■ **Work task**
For the material below, return exactly the lines starting at the one holding "left knee: (449, 255, 8)" and ending at the one holding "left ankle: (520, 308, -6)", counting both as part of the range.

——

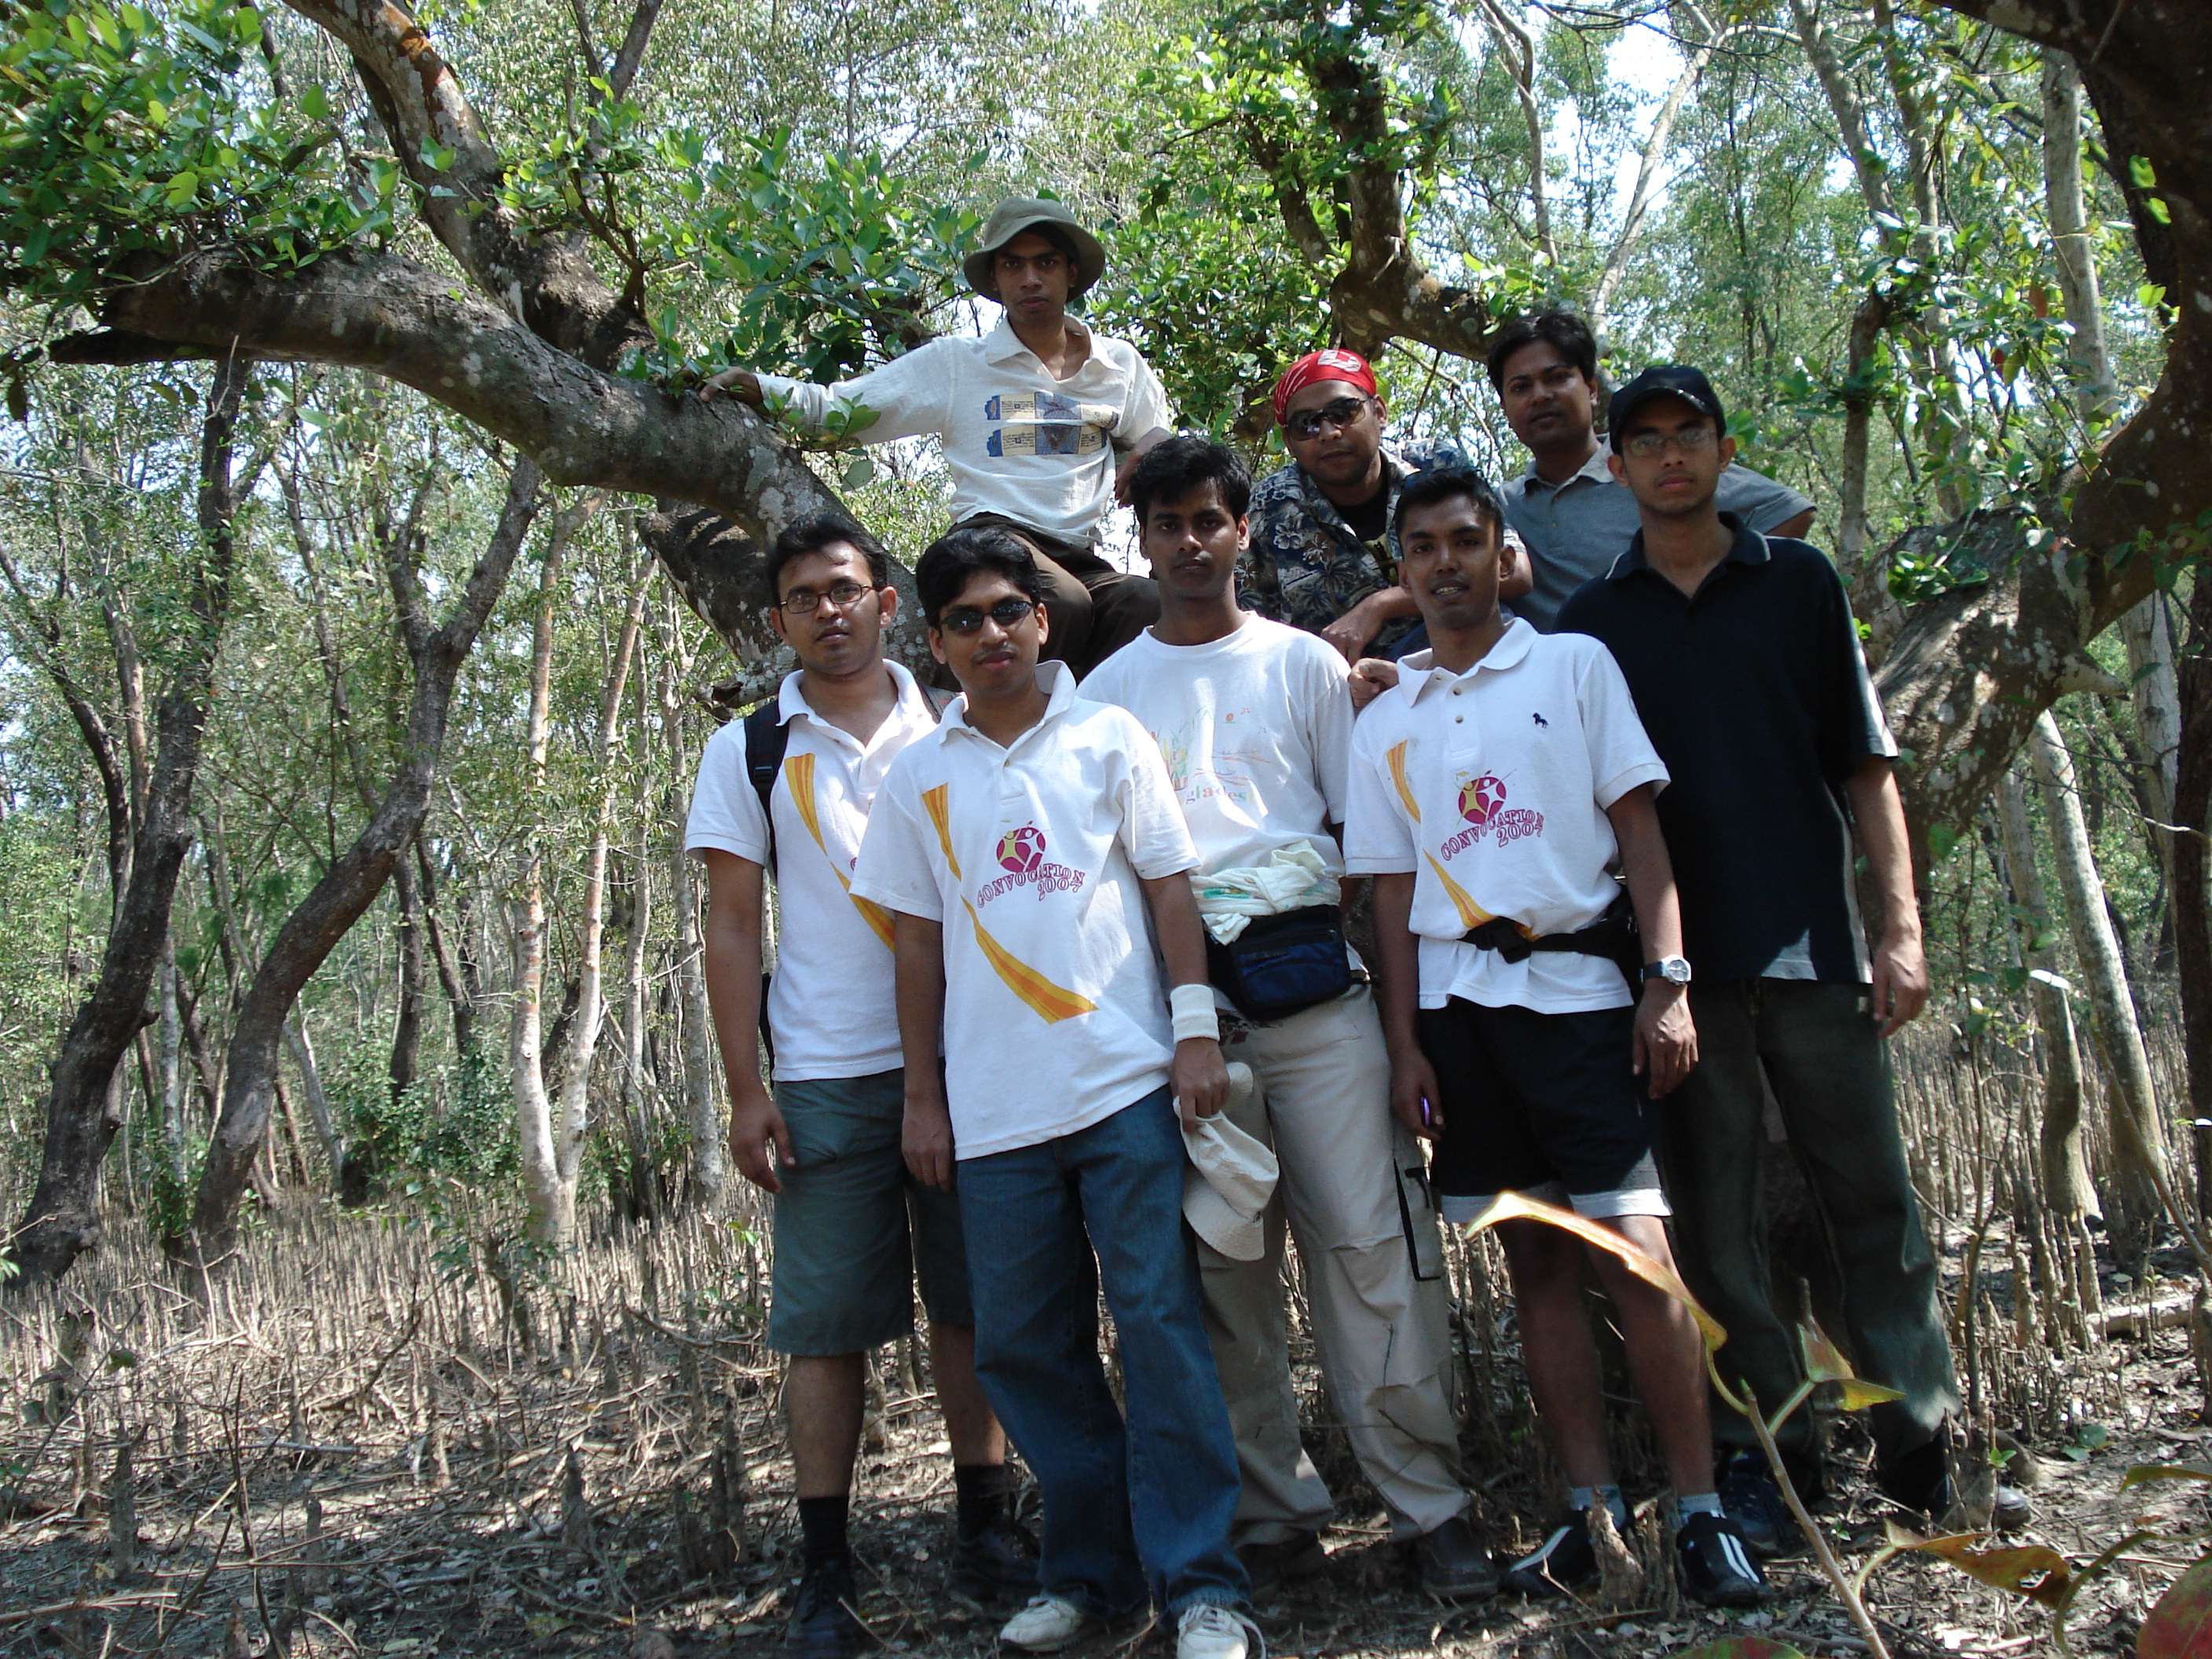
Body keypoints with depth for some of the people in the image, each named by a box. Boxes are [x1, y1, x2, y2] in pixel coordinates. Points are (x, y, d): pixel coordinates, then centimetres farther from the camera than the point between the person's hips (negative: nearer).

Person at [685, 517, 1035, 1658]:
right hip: (826, 1079, -1)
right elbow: (732, 930, 4)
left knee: (970, 1305, 7)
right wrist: (745, 1092, -3)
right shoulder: (748, 753, 6)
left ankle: (986, 1528, 20)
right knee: (826, 1320, 0)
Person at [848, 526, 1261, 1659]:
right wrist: (922, 1095, 10)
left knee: (1160, 1327, -4)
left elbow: (1169, 886, 4)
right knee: (1023, 1349, 7)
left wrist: (1196, 1031, -5)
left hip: (1125, 1087, -3)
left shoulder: (1108, 740, 5)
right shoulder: (918, 777, 11)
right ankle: (1089, 1568, 21)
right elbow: (918, 939, 12)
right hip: (994, 1110, 3)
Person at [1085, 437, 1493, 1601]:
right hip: (1178, 997, 1)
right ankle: (1274, 1511, 14)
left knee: (1370, 1239, -5)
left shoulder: (1303, 663, 12)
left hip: (1315, 986, -1)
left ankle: (1427, 1502, 3)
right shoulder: (1108, 691, 14)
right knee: (1223, 1263, 3)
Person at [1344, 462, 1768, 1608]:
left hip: (1572, 983, -3)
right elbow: (1393, 890, 12)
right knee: (1537, 1263, 7)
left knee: (1634, 1252, -8)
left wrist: (1668, 980, -8)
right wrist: (1406, 1046, 5)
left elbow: (1639, 825, 1)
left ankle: (1700, 1513, 0)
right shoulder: (1383, 722, 13)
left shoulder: (1574, 666, 6)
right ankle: (1590, 1512, 13)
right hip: (1456, 998, 3)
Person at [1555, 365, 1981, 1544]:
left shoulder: (1799, 582, 8)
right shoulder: (1593, 621, 9)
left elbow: (1865, 764, 6)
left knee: (1871, 1193, 4)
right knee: (1712, 1213, 3)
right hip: (1680, 957, 0)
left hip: (1812, 942, 0)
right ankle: (1769, 1450, 13)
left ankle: (1922, 1443, 14)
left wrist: (1900, 924, -1)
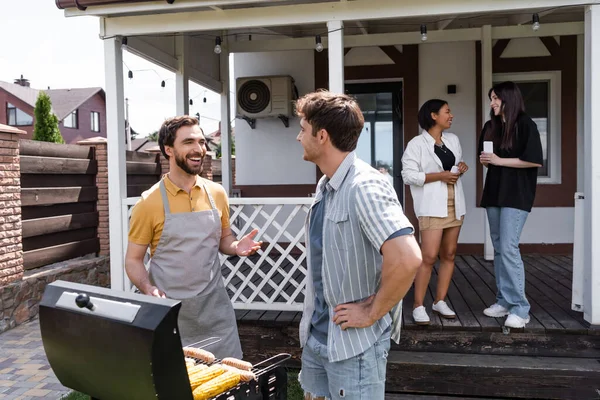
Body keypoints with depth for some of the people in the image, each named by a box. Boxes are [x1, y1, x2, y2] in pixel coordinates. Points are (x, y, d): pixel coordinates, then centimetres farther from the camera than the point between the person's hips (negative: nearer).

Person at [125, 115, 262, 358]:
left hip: (215, 306, 3)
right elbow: (133, 260, -2)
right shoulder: (150, 202, -9)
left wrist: (237, 247, -6)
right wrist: (148, 288, -20)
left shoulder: (217, 193, 2)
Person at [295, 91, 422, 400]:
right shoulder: (325, 184, 6)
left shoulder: (364, 187, -23)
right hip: (316, 334, 8)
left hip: (354, 342, -8)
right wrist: (313, 323, 12)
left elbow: (407, 259, -34)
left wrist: (372, 312, -21)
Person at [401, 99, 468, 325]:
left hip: (454, 204, 7)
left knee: (449, 255, 8)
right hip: (432, 206, -7)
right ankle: (418, 306, -2)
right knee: (429, 256, -12)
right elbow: (409, 175, -12)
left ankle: (440, 301, 19)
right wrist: (441, 175, -16)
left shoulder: (453, 140, 14)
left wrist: (461, 168, 2)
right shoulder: (417, 143, -6)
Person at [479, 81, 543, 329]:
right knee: (498, 249, 7)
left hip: (516, 194, -7)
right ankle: (504, 301, 15)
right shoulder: (491, 126, 13)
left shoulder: (525, 125, -6)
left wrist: (499, 160, -13)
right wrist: (485, 160, 1)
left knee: (509, 248, -13)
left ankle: (520, 308, -6)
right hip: (494, 192, 7)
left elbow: (535, 160, -13)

——

■ **Reply to the exercise**
left knee: (449, 255, 8)
right hip: (432, 206, -7)
right ankle: (418, 306, -2)
right knee: (429, 256, -12)
right elbow: (409, 175, -12)
left ankle: (440, 301, 19)
right wrist: (441, 175, -16)
left shoulder: (453, 140, 14)
left wrist: (461, 168, 2)
right shoulder: (417, 143, -6)
Person at [479, 81, 543, 329]:
right knee: (498, 249, 7)
left hip: (516, 194, -7)
right ankle: (504, 301, 15)
right shoulder: (491, 126, 13)
left shoulder: (525, 125, -6)
left wrist: (499, 160, -13)
right wrist: (485, 160, 1)
left knee: (509, 248, -13)
left ankle: (520, 308, -6)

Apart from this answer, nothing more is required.